Dans ce contexte, le PP et les libéraux de Ciudadanos n'ont cessé d'attaquer Pedro Sanchez sur le dossier catalan en le pressant de suspendre l'autonomie de la région et de destituer son président séparatiste, Quim Torra. Craignant que cette crise en Catalogne ne favorise trop la droite, le leader socialiste a durci son discours, éloignant tout espoir de négociation d'une sortie de crise.

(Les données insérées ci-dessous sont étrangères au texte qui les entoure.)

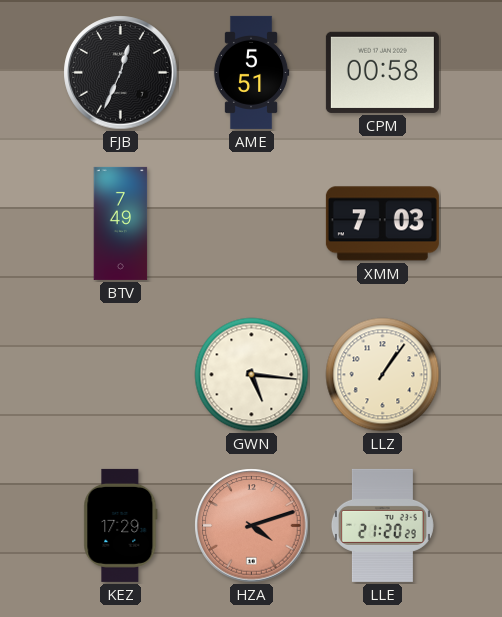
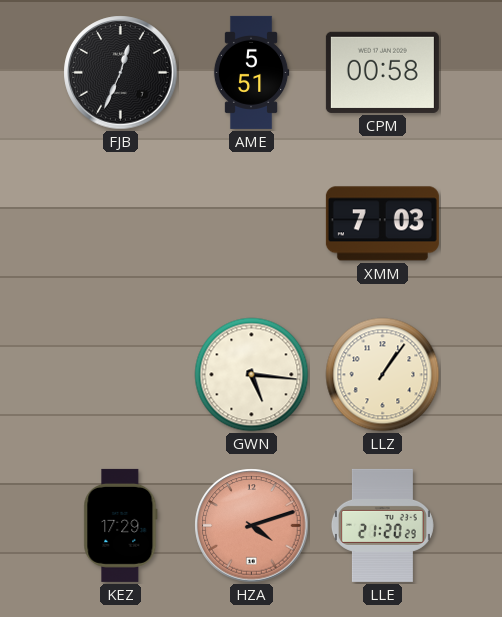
BTV: 7:49 -> none
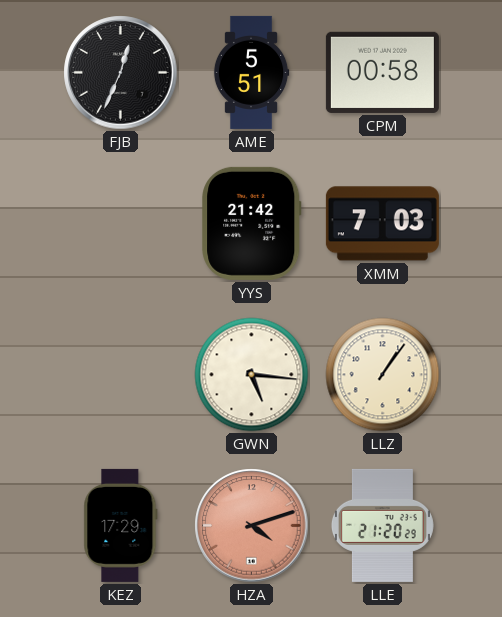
YYS: none -> 21:42
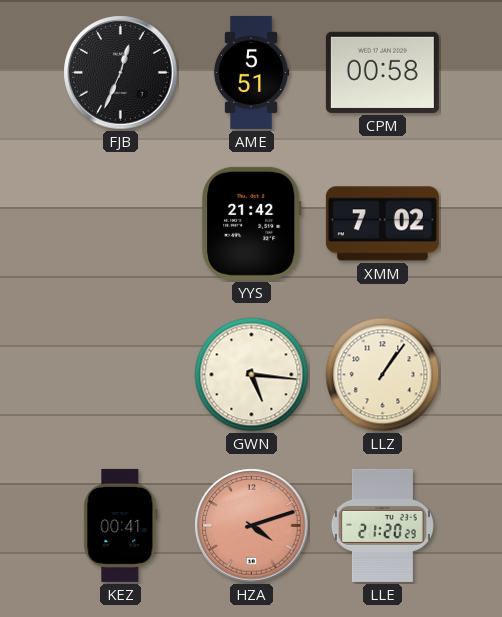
XMM: 7:03 -> 7:02
KEZ: 17:29 -> 00:41
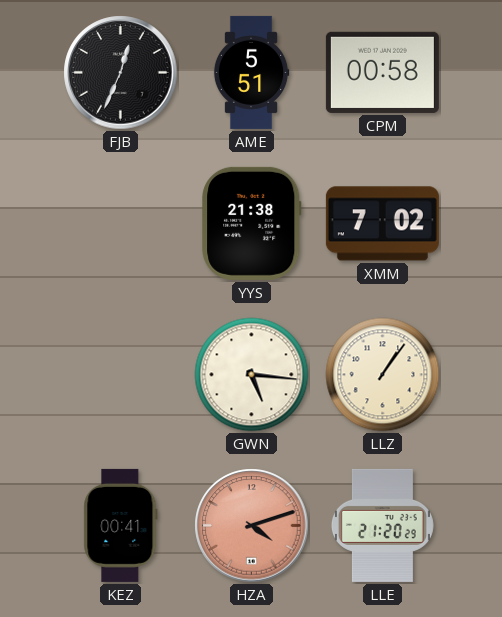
YYS: 21:42 -> 21:38
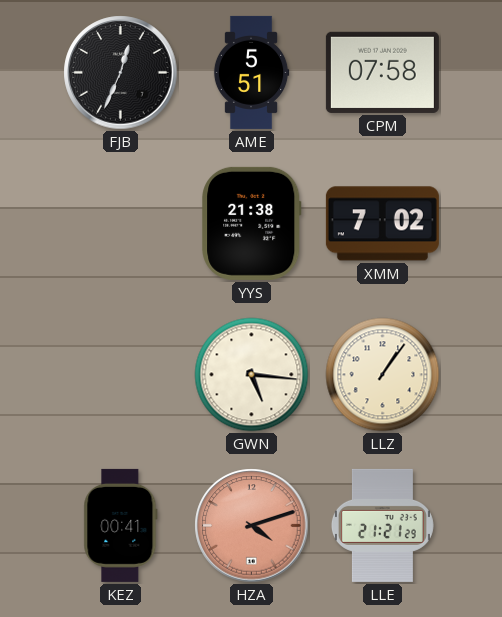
CPM: 00:58 -> 07:58
LLE: 21:20 -> 21:21
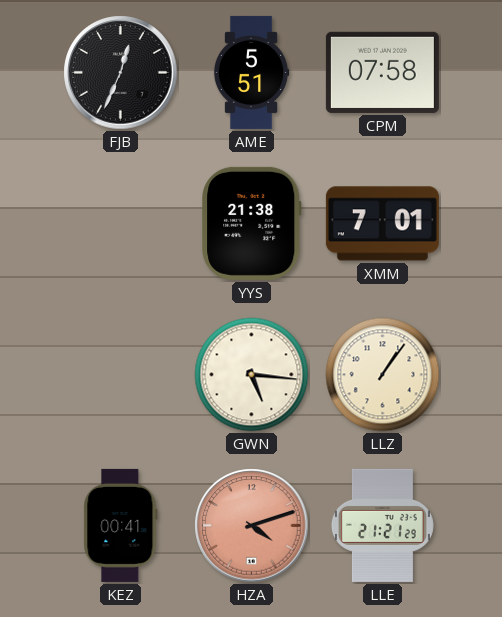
XMM: 7:02 -> 7:01
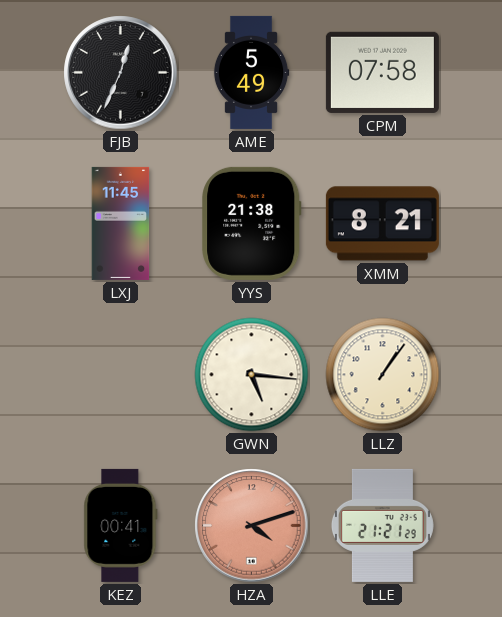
AME: 5:51 -> 5:49
LXJ: none -> 11:45
XMM: 7:01 -> 8:21
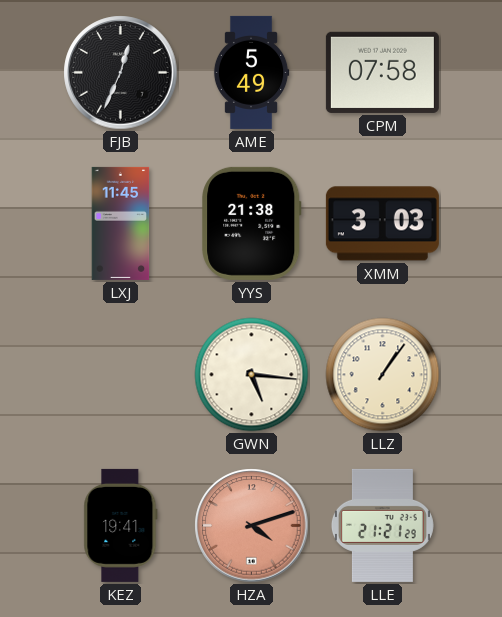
XMM: 8:21 -> 3:03
KEZ: 00:41 -> 19:41
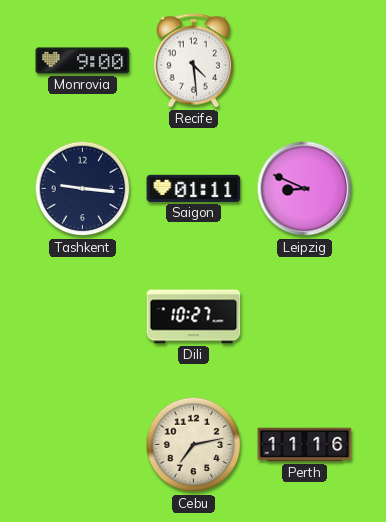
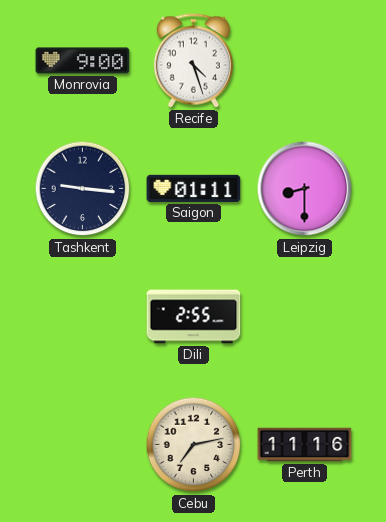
Recife: 4:29 -> 4:27
Leipzig: 8:49 -> 8:30
Dili: 10:27 -> 2:55
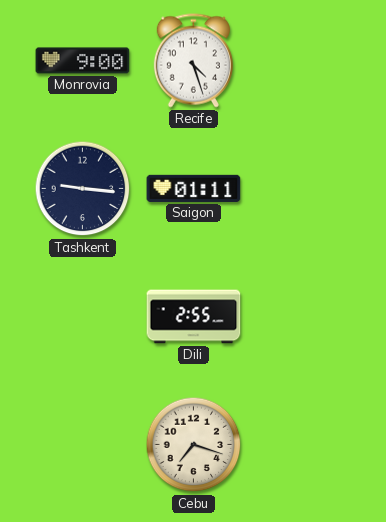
Leipzig: 8:30 -> none
Cebu: 7:13 -> 7:18
Perth: 11:16 -> none
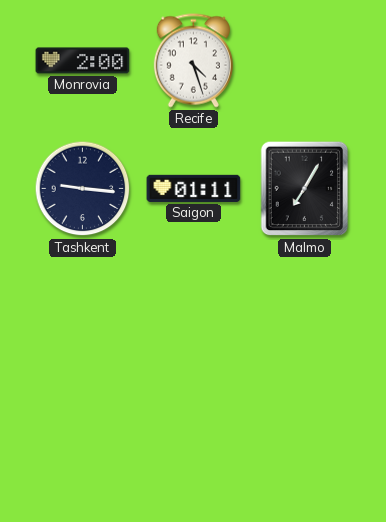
Monrovia: 9:00 -> 2:00
Malmo: none -> 7:05
Dili: 2:55 -> none
Cebu: 7:18 -> none
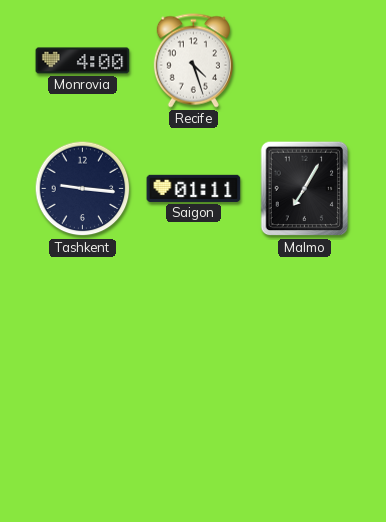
Monrovia: 2:00 -> 4:00
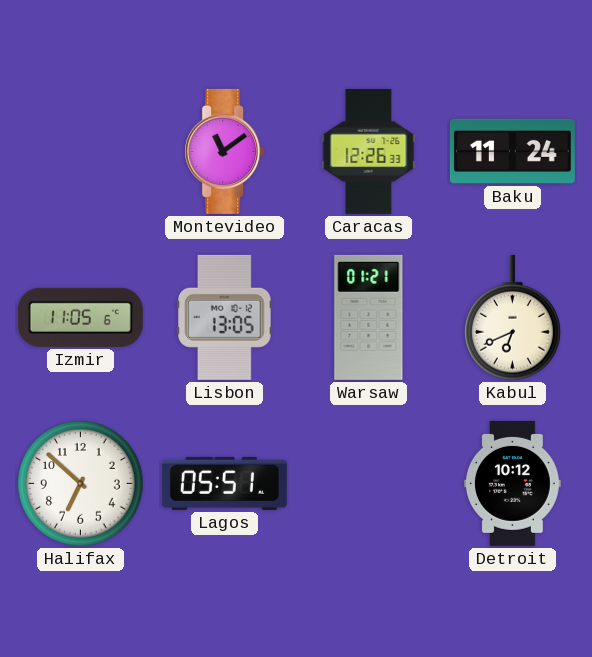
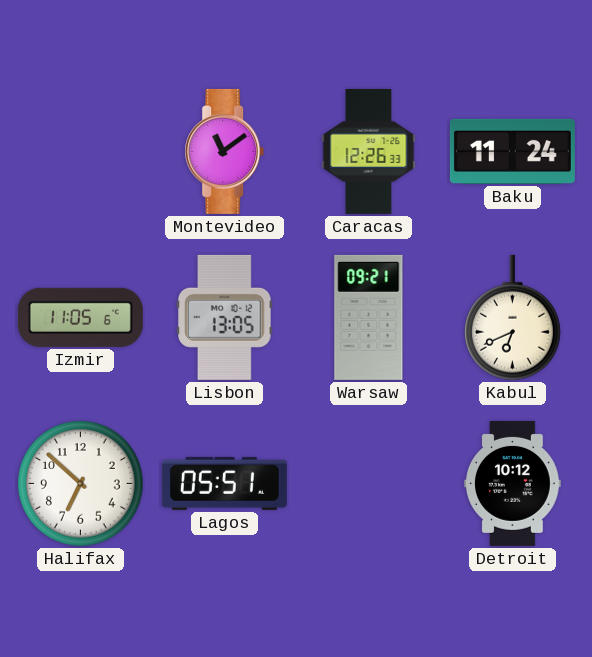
Warsaw: 01:21 -> 09:21
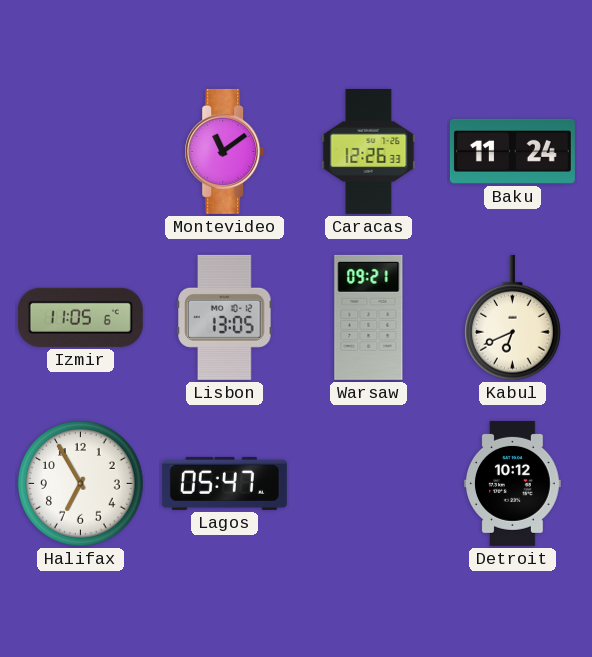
Halifax: 6:52 -> 6:55
Lagos: 05:51 -> 05:47
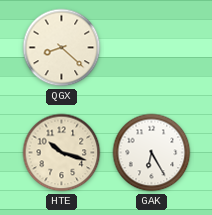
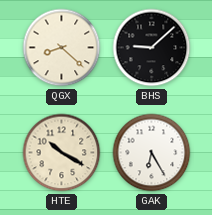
BHS: none -> 9:08
HTE: 10:18 -> 10:20
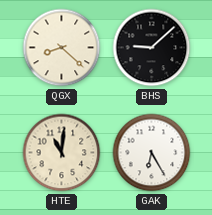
HTE: 10:20 -> 11:01
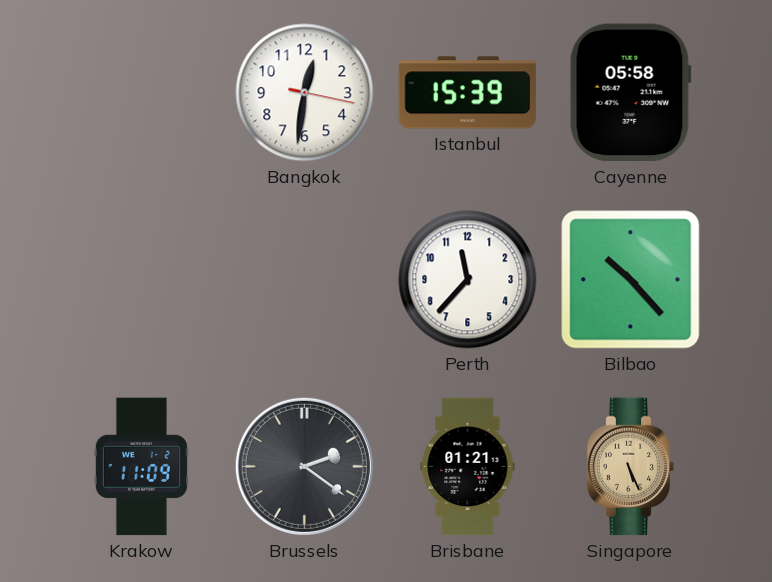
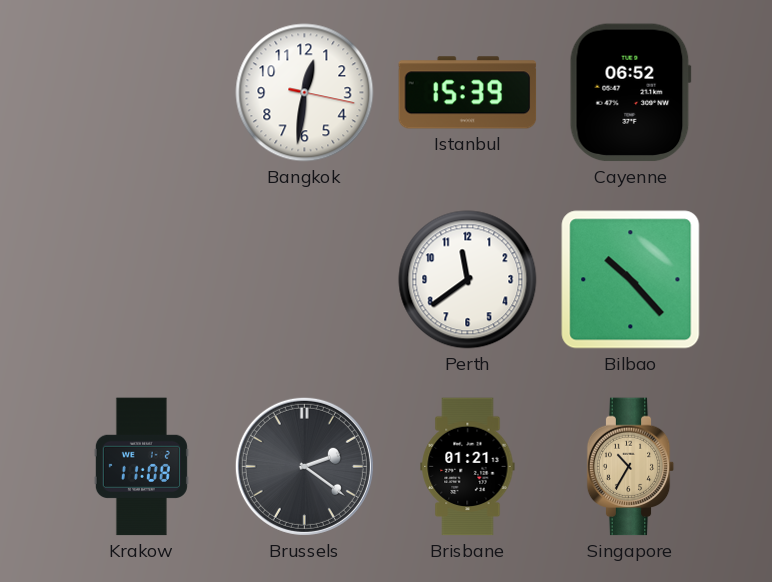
Cayenne: 05:58 -> 06:52
Perth: 11:37 -> 11:39
Krakow: 11:09 -> 11:08
Singapore: 5:26 -> 10:35
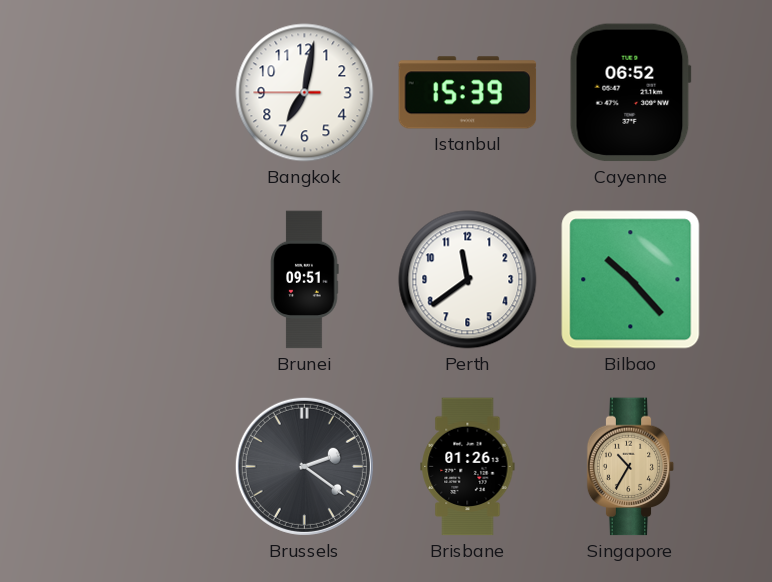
Bangkok: 12:31 -> 7:01
Brunei: none -> 09:51
Krakow: 11:08 -> none
Brisbane: 01:21 -> 01:26
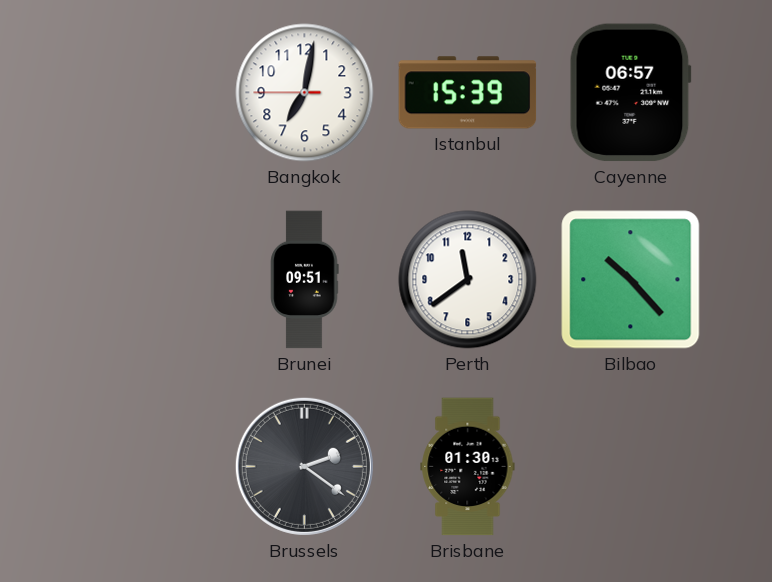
Cayenne: 06:52 -> 06:57
Brisbane: 01:26 -> 01:30
Singapore: 10:35 -> none
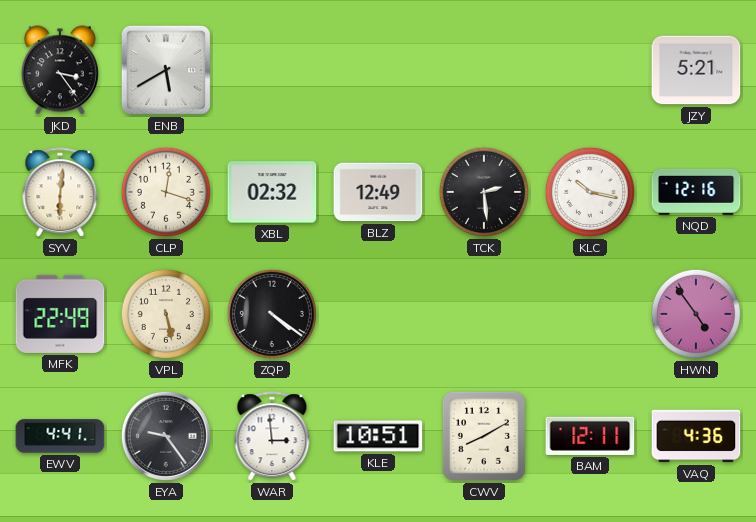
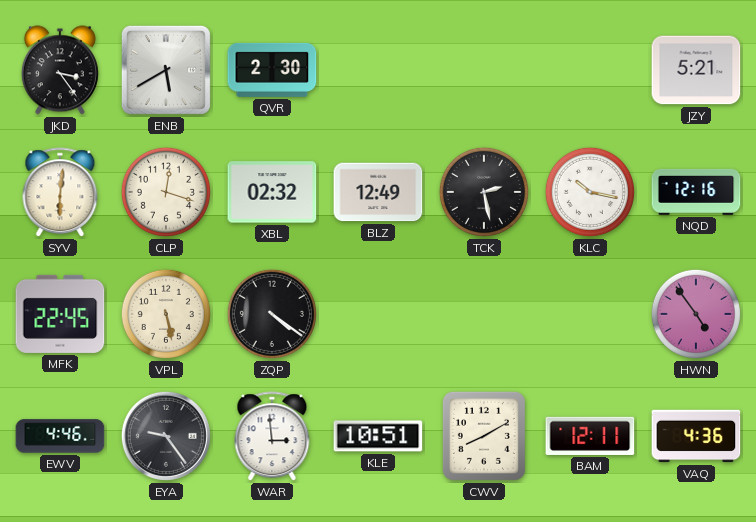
QVR: none -> 2:30
TCK: 2:29 -> 2:28
MFK: 22:49 -> 22:45
EWV: 4:41 -> 4:46
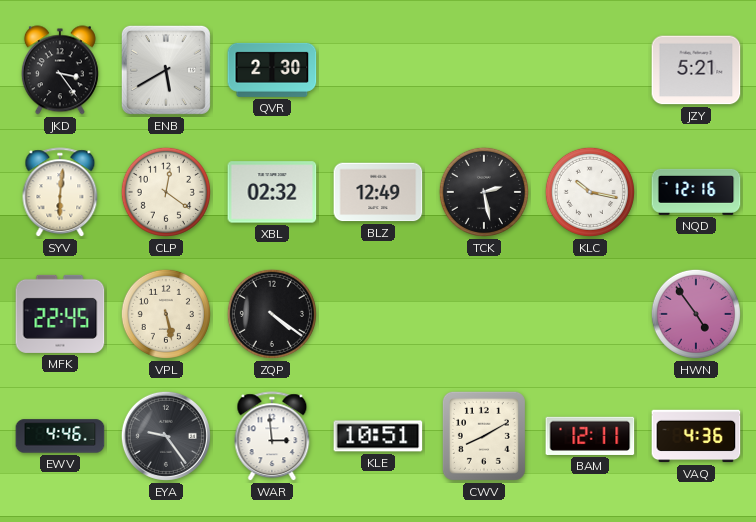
CLP: 12:18 -> 12:21
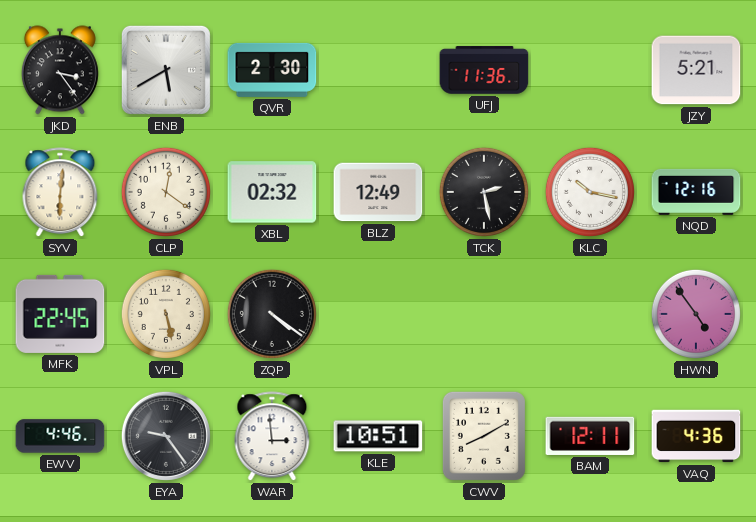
UFJ: none -> 11:36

Parce que la gauche n'arrive pas à s'unir 

Le PSOE de Pedro Sanchez n'a pas pu non plus s'appuyer sur le parti d'extrême gauche Podemos pour constituer une majorité. "Là encore, les deux partis sont très divisés sur la question des nationalistes catalans, Podemos étant favorable à un rapprochement avec certains nationalistes", explique Cyril Trépier. En avril, Pedro Sanchez et Pablo Iglesias, le leader de Podemos, n'étaient pas parvenus à s'entendre pour constituer un gouvernement et une nouvelle tentative d'alliance semble désormais difficile.

"Podemos est miné par des problèmes d'ego. Pablo Iglesias est connu pour être une personne très dirigiste", remarque Barbar Loyer. Ces divisions internes ont entraîné la scission du parti avec la création de Mas Pais ("Plus de pays"), dirigé par l'ex-numéro deux de Podemos, Inigo Errejon. De quoi fragmenter encore plus le camp progressiste.

Parce que l'extrême droite est en embuscade

Les images d'émeutes dans les rues de Barcelone, après la condamnation de neuf dirigeants séparatistes à de la prison ferme, ont suscité beaucoup d'émotion en Espagne. Le parti d'extrême droite Vox a fait de cette colère contre les séparatistes catalans son fonds de commerce. Quasiment inconnue l'an dernier, la formation a remporté 24 sièges de députés lors des élections d'avril. Une entrée fracassante au Parlement espagnol dans un pays où l'extrême droite restait profondément marginale depuis la chute de la dictature franquiste en 1975. Les sondages créditent désormais ce parti d'environ 50 sièges sur 350, ce qui en ferait la troisième force politique du pays.

Ultranationaliste, son leader Santiago Abascal prône l'interdiction des partis séparatistes et tient un discours très dur sur l'immigration. Vox est "l'alternative patriotique" face aux autres partis "représentant le consensus gauchiste", a-t-il lancé récemment lors d'un débat télévisé. "Pour certains électeurs, Vox est le seul parti à pouvoir mettre un coup d'arrêt à la crise indépendantiste, analyse Barbara Loyer. Il faut avoir conscience que l'Espagne vient de sortir du conflit avec les indépendantistes basque de l'ETA et que ça a traumatisé beaucoup de monde."